=== Begin Enclosure ===

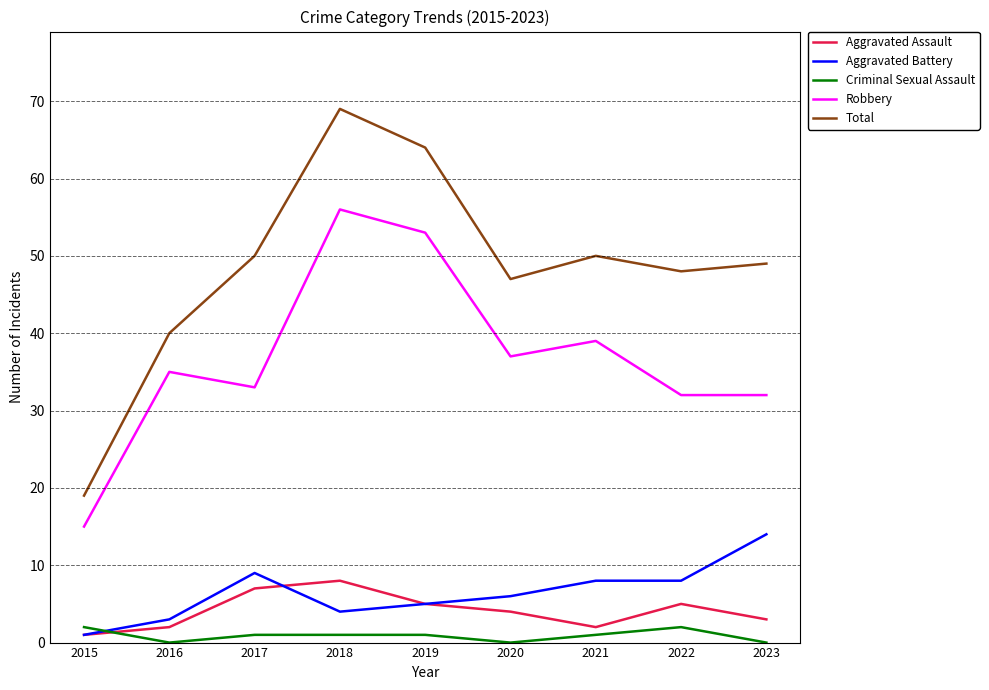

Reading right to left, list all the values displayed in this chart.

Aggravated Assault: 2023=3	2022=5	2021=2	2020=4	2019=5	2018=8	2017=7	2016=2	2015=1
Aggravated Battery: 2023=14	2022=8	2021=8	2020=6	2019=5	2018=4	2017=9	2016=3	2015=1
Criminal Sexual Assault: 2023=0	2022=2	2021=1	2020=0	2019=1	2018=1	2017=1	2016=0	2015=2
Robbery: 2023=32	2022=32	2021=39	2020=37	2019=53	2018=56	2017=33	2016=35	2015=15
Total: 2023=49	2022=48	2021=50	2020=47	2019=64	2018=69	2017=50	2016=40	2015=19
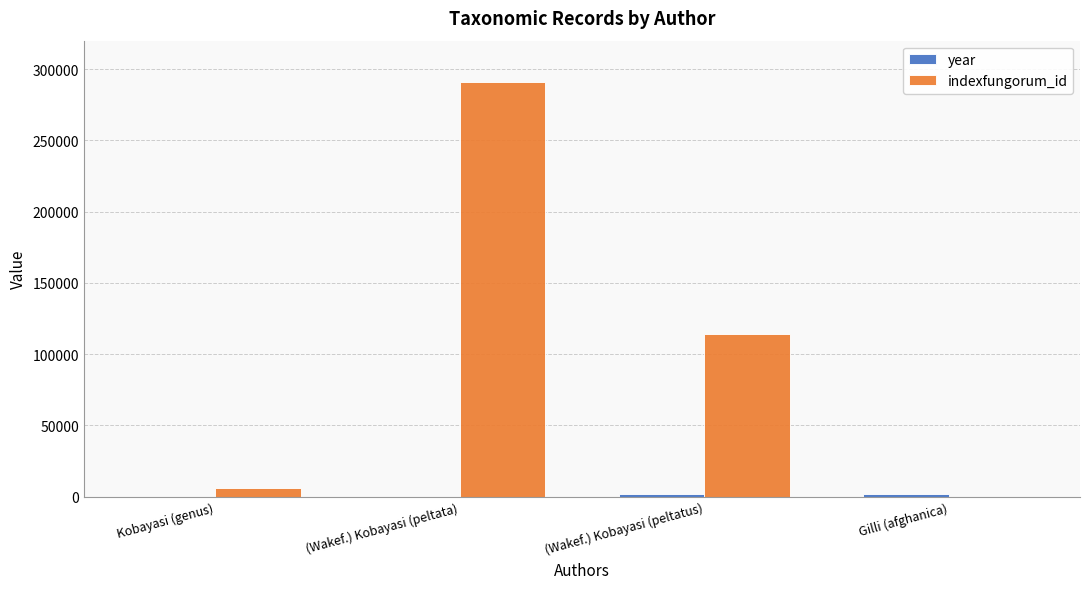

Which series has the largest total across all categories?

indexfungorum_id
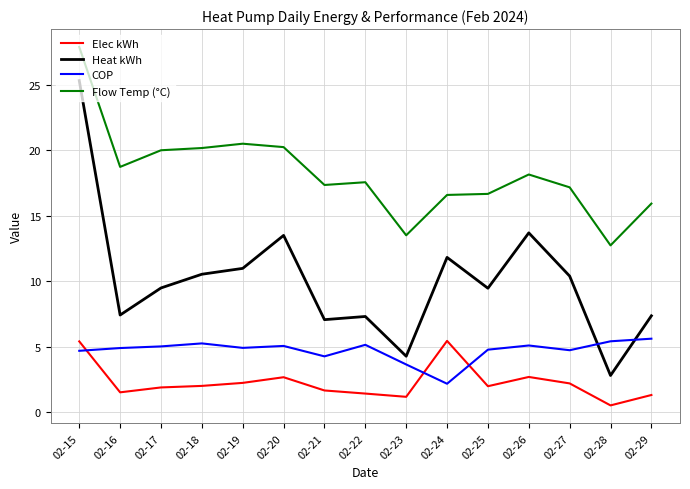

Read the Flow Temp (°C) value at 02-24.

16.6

=== End Enclosure ===

● WHAT YOU WILL DO: Print every item above word for word, leaving out the pictures.

● FINAL ANSWER:
Reading right to left, list all the values displayed in this chart.

Aggravated Assault: 2023=3	2022=5	2021=2	2020=4	2019=5	2018=8	2017=7	2016=2	2015=1
Aggravated Battery: 2023=14	2022=8	2021=8	2020=6	2019=5	2018=4	2017=9	2016=3	2015=1
Criminal Sexual Assault: 2023=0	2022=2	2021=1	2020=0	2019=1	2018=1	2017=1	2016=0	2015=2
Robbery: 2023=32	2022=32	2021=39	2020=37	2019=53	2018=56	2017=33	2016=35	2015=15
Total: 2023=49	2022=48	2021=50	2020=47	2019=64	2018=69	2017=50	2016=40	2015=19

Which series has the largest total across all categories?

indexfungorum_id

Read the Flow Temp (°C) value at 02-24.

16.6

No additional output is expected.